* [Work item]:
Whenever the word "with" appears in a line of the listing, copy that line.

* [Records shown]:
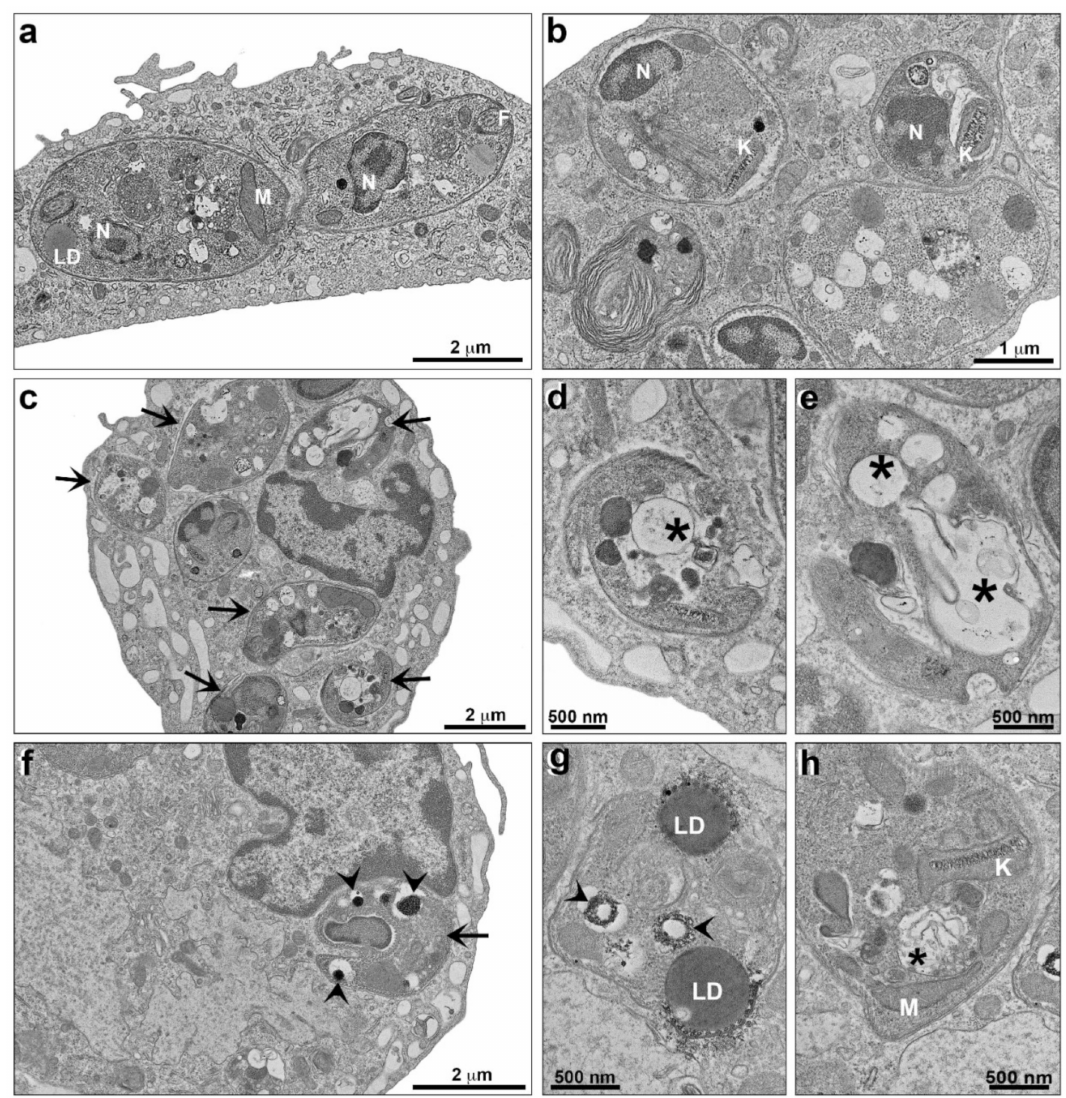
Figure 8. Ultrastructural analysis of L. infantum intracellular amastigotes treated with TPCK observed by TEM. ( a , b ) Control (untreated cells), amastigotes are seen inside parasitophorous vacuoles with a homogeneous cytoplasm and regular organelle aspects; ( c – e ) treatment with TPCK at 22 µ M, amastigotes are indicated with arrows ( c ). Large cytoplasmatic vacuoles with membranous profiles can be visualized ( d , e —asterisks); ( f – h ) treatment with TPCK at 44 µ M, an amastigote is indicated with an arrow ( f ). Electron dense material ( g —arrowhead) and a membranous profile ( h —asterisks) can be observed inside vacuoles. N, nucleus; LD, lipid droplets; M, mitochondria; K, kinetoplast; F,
--
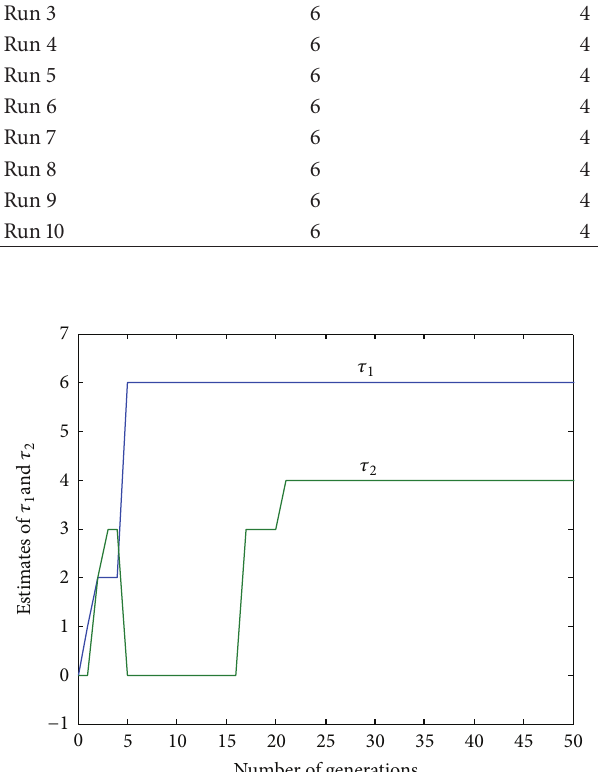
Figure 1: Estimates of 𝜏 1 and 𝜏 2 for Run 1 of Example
---
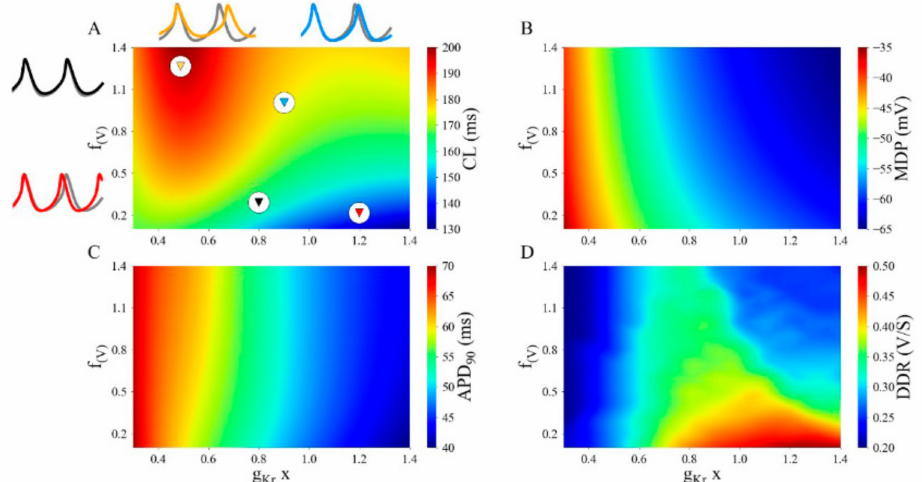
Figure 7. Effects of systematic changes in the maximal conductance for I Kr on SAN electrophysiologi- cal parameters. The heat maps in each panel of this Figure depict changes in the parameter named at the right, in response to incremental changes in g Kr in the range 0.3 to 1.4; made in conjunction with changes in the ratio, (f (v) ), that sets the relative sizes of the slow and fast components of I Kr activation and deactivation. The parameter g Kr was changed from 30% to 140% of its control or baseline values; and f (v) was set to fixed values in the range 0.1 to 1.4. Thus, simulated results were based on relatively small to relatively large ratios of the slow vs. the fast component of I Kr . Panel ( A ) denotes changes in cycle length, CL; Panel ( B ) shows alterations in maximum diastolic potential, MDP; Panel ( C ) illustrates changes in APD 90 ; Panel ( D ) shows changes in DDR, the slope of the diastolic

* [Solution]:
Figure 8. Ultrastructural analysis of L. infantum intracellular amastigotes treated with TPCK observed by TEM. ( a , b ) Control (untreated cells), amastigotes are seen inside parasitophorous vacuoles with a homogeneous cytoplasm and regular organelle aspects; ( c – e ) treatment with TPCK at 22 µ M, amastigotes are indicated with arrows ( c ). Large cytoplasmatic vacuoles with membranous profiles can be visualized ( d , e —asterisks); ( f – h ) treatment with TPCK at 44 µ M, an amastigote is indicated with an arrow ( f ). Electron dense material ( g —arrowhead) and a membranous profile ( h —asterisks) can be observed inside vacuoles. N, nucleus; LD, lipid droplets; M, mitochondria; K, kinetoplast; F,
Figure 7. Effects of systematic changes in the maximal conductance for I Kr on SAN electrophysiologi- cal parameters. The heat maps in each panel of this Figure depict changes in the parameter named at the right, in response to incremental changes in g Kr in the range 0.3 to 1.4; made in conjunction with changes in the ratio, (f (v) ), that sets the relative sizes of the slow and fast components of I Kr activation and deactivation. The parameter g Kr was changed from 30% to 140% of its control or baseline values; and f (v) was set to fixed values in the range 0.1 to 1.4. Thus, simulated results were based on relatively small to relatively large ratios of the slow vs. the fast component of I Kr . Panel ( A ) denotes changes in cycle length, CL; Panel ( B ) shows alterations in maximum diastolic potential, MDP; Panel ( C ) illustrates changes in APD 90 ; Panel ( D ) shows changes in DDR, the slope of the diastolic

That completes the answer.